Friedhöfe mit Grabkreuzen und Grabsteinen sind aber auch Spiegelbilder der regionalen Kulturgeschichte. An den Gedenkstätten zeigen sich u.a. der persönliche Umgang mit dem Tod oder die bildhaft umgesetzten Symbole (u.a. Stundenuhr oder Skelett) der Vergänglichkeit. So geben Grabkreuze nicht nur Auskunft über handwerkliche Vorlieben und Fähigkeiten der Region, sondern auch über den „künstlerischen“ (persönlichen) Zugang zum Tod.
Die Dorffriedhöfe der Region Alpbachtal und Tiroler Seenland
Auf nur gut zehn Kilometer Luftlinie bietet die Region Alpbachtal und Tiroler Seenland verschiedenste Aspekte der Dorffriedhöfe. Eines haben alle gemeinsam: es herrschen überall schmiedeeiserne Grabkreuze vor. Grund dafür sind die Friedhofsordnungen. Schmiedeiserne Grabkreuze wirken nämlich transparent. Sie verdecken nicht wie Grabsteine die Landschaft. Sie haben etwas Graziles, wachsen scheinbar in den Himmel. In Alpbach und Reith sind beispielsweise ausschließlich schmiedeeiserne Grabkreuze auf den Friedhöfen erlaubt. Davon ausgenommen wurde auch nicht Nobelpreisträger Dr. Erwin Schrödinger. Während in Alpbach sogar überall der gleiche Steinsockel vorgeschrieben ist, hat man in dieser Beziehung in Reith zumindest die Wahl.
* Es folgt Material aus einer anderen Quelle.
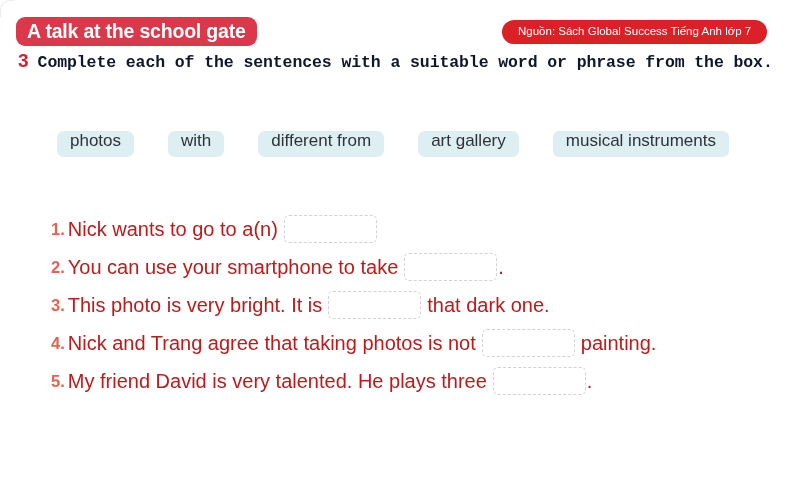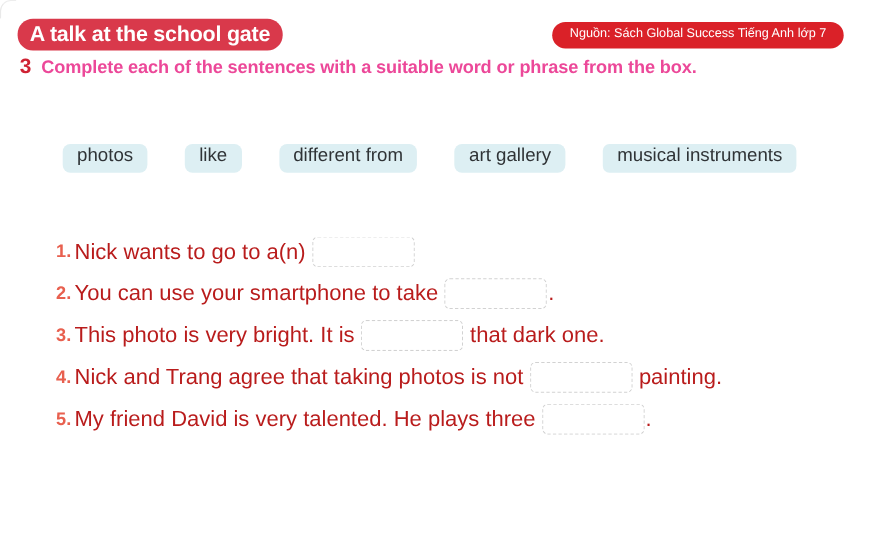--- a/index.html
+++ b/index.html
@@ -37,21 +37,21 @@
   
   .title-badge {
     position: absolute;
     left: 16px;
     top: 17px;
     height: 29px;
     padding: 0 11px;
     display: flex;
     align-items: center;
     background: #d9394b;
-    border-radius: 14px;
+    border-radius: 9px;
     box-sizing: border-box;
   }
   .title-badge-text {
     color: #ffffff;
     font-size: 19.5px;
     font-weight: bold;
     letter-spacing: -0.2px;
     line-height: 1;
     white-space: nowrap;
   }
@@ -86,25 +86,26 @@
     white-space: nowrap;
   }
   .instruction-number {
     color: #cf2233;
     font-size: 19px;
     font-weight: bold;
     line-height: 1;
     margin-right: 9px;
   }
   .instruction-text {
-    color: #ec4899;
+    color: #0f172a;
     font-size: 16.5px;
     font-weight: bold;
     letter-spacing: -0.1px;
     line-height: 1;
+    font-family: Liberation Mono, monospace;
   }
 
   
   .word-bank {
     position: absolute;
     left: 57px;
     top: 131px;
     display: flex;
     align-items: center;
   }
@@ -175,21 +176,21 @@
     <span class="source-pill-text">Nguồn: Sách Global Success Tiếng Anh lớp 7</span>
   </div>
 
   <div class="instruction-row">
     <span class="instruction-number">3</span>
     <span class="instruction-text">Complete each of the sentences with a suitable word or phrase from the box.</span>
   </div>
 
   <div class="word-bank">
     <span class="word-chip">photos</span>
-    <span class="word-chip">like</span>
+    <span class="word-chip">with</span>
     <span class="word-chip">different from</span>
     <span class="word-chip">art gallery</span>
     <span class="word-chip">musical instruments</span>
   </div>
 
   <div class="sentences">
 
     <div class="sentence-row">
       <span class="sentence-number">1.</span>
       <span class="sentence-text">Nick wants to go to a(n)</span>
- Friedhof Reith (Foto: Reiter)
In Brixlegg spiegelt sich die Geschichte des alten Knappendorfes und der damit verbundenen Schmelzhütte wieder: Arkadengräber, monumentale Familiengräber, Grabsteine und schmiedeeiserne Kreuze, wobei letztere überwiegen.
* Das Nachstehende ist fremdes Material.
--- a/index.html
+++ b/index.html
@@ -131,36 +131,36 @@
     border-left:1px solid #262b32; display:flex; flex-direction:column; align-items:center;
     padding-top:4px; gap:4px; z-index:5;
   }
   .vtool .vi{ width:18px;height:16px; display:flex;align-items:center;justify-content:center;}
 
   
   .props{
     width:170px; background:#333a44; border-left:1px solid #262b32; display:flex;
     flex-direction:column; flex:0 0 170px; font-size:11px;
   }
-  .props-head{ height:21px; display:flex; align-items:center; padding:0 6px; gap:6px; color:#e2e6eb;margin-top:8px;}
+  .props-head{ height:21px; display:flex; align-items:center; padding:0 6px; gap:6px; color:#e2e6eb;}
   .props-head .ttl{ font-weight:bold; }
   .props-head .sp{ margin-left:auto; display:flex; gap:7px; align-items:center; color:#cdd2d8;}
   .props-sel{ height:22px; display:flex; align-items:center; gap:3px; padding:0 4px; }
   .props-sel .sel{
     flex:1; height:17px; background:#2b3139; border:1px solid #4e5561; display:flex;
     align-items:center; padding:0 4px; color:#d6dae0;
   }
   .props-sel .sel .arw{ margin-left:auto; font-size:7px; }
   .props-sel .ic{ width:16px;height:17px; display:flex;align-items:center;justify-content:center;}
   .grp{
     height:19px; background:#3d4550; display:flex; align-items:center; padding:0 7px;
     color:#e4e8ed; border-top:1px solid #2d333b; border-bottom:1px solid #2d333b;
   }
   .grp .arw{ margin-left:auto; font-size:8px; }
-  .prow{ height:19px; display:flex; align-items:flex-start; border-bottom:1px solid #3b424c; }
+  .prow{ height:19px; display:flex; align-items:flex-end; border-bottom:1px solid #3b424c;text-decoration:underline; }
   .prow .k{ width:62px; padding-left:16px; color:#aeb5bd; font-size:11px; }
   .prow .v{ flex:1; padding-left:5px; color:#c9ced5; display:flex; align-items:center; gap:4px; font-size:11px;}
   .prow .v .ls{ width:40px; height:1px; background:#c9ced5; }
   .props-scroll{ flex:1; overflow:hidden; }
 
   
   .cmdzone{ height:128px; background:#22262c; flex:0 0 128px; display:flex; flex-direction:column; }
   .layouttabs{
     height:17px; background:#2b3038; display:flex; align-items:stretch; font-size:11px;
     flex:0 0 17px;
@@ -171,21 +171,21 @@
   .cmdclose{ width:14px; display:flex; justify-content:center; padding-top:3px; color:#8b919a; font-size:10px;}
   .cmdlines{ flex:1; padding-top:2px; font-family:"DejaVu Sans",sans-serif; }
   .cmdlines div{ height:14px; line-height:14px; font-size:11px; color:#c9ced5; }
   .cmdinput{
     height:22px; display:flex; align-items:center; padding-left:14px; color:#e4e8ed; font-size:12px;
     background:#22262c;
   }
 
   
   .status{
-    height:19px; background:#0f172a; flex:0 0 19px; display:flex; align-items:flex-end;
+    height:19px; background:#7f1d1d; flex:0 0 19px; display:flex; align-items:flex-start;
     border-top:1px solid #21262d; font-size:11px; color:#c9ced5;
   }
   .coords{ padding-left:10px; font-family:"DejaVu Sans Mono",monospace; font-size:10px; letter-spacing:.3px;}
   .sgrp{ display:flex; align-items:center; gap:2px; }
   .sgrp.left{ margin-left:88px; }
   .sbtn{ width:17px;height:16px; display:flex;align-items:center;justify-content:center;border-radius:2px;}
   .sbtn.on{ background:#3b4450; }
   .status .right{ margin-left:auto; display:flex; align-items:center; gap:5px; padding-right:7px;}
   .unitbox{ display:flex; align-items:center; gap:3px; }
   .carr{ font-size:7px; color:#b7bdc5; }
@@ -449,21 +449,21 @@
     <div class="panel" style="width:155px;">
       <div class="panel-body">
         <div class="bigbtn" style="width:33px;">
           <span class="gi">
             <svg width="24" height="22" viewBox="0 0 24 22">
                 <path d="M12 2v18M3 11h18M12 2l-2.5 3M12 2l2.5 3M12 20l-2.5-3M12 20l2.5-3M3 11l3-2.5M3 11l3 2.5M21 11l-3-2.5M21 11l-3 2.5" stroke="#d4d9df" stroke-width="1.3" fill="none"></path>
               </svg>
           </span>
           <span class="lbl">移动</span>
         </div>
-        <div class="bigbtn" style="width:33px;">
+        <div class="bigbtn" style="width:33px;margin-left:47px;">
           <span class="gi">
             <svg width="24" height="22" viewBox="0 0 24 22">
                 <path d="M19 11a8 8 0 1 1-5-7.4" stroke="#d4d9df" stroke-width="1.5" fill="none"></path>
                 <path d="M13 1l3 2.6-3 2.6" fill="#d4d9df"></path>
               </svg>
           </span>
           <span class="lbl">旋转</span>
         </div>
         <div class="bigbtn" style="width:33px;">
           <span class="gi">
- Friedhof Brixlegg (Foto: Reiter)
Rattenberg, mit 460 Einwohnern Österreichs kleinste Stadt, bietet das Ambiente eines kleinstädtischen Friedhofs. Hier werden auch zahlreiche Urnengräber sichtbar, wie sie auf den Dorffriedhöfen noch nicht allzu vorherrschend sind. So findet man die verschiedensten Facetten. Eines haben alle gemeinsam, eine Blumenpracht, die weltweit wohl einzigartig ist. Und es scheint sich zu bewahrheiten, was oft gesagt wird: von der Beschaffenheit des Friedhofs kann man den Charakter der Lebenden beurteilen. Nicht umsonst werden die Tiroler Dorffriedhöfe auch von unzähligen Gästen aus aller Welt besucht, denn sie sind ein Stück Tiroler Kultur.